Verifies that the triggering tag is reachable from origin/main, builds the wheel and sdist with uv build, and uploads them as a workflow artifact named dist. It does not publish to PyPI directly.

Why the publish step is not here

PyPI OIDC trusted publishing matches the job_workflow_ref claim in the OIDC token against the configured trusted publisher. When pypa/gh-action-pypi-publish runs inside a reusable workflow in a different repository (cava-devops), the job_workflow_ref points to cava-devops, not the package repo. This causes an invalid-publisher error.

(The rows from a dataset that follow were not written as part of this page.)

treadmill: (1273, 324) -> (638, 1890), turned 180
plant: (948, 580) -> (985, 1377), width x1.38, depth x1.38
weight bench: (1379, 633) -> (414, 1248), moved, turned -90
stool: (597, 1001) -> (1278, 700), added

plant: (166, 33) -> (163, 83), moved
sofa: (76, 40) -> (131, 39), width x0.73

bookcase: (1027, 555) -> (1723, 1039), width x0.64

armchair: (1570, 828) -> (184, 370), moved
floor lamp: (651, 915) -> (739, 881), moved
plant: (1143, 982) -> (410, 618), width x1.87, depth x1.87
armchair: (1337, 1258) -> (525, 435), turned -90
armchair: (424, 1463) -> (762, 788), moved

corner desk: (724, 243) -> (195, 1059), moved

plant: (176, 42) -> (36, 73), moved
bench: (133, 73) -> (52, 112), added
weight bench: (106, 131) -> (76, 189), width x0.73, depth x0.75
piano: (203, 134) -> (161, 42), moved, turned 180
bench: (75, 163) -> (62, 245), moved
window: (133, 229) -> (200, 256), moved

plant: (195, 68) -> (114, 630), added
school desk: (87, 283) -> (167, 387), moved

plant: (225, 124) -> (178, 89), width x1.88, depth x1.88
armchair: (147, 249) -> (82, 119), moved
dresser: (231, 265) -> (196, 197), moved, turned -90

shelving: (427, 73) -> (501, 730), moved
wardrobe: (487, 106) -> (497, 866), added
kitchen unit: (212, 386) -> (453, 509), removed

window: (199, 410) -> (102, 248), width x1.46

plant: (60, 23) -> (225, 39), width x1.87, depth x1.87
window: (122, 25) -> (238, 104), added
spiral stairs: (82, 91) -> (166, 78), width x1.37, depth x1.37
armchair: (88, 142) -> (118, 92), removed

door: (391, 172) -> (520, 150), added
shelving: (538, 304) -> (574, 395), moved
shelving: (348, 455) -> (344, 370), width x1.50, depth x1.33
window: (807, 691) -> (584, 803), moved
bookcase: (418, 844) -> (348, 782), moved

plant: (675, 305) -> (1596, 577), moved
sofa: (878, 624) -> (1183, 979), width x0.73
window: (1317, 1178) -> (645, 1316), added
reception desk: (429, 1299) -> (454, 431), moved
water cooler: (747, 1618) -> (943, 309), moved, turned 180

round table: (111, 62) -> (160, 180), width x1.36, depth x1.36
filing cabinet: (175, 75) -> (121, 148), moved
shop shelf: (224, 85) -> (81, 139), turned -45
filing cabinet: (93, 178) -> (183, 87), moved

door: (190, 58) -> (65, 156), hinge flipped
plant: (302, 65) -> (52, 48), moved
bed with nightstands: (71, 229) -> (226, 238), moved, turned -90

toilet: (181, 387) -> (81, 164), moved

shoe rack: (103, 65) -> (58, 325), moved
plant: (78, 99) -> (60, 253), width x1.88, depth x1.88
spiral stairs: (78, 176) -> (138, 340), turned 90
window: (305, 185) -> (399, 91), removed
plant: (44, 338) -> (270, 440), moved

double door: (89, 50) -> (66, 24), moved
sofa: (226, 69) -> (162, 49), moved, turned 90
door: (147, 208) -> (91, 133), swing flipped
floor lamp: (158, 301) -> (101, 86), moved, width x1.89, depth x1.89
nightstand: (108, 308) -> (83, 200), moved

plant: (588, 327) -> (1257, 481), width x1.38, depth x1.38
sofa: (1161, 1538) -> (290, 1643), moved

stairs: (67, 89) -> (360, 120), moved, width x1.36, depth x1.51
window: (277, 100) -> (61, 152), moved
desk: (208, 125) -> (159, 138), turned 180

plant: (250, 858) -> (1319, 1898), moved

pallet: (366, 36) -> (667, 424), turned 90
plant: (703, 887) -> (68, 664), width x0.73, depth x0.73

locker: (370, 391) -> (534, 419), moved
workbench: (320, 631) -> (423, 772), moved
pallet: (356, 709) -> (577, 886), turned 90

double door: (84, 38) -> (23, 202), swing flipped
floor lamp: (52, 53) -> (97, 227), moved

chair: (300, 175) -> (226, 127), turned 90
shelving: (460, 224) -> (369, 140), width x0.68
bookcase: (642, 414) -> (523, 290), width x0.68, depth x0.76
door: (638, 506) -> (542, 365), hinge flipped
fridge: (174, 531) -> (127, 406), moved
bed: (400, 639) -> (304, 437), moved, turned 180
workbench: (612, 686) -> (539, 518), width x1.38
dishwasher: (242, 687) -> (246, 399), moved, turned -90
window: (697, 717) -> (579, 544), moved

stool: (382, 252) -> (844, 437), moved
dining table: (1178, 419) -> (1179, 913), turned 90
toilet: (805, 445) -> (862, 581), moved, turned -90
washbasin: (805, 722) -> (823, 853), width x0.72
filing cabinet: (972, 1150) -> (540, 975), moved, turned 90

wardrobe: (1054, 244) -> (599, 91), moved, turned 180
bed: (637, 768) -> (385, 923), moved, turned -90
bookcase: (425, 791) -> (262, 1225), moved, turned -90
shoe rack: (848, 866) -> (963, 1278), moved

The upload step must therefore live in the calling repo's publish.yml as an inline job, after downloading the dist artifact produced here.

Inputs

Input Type Default Description
python-version string 3.12 Python version used to build the wheel

Usage

# .github/workflows/publish.yml in each package repo
name: Publish
on:
  push:
    tags: ['v*']

jobs:
  build:
    uses: AustralianCancerDataNetwork/cava-devops/.github/workflows/publish.yml@main

  publish:
    needs: build
    runs-on: ubuntu-latest
    permissions:
      id-token: write
    environment:
      name: pypi
      url: https://pypi.org/p/<package-name>
    steps:
      - uses: actions/download-artifact@v4
        with:
          name: dist
          path: dist/
      - uses: pypa/gh-action-pypi-publish@release/v1

Success

Replace <package-name> with the PyPI slug.

Tag verification

The Verify tag is on main step fails if the tag was created on a branch that has not been merged. This prevents publishing code that bypassed review.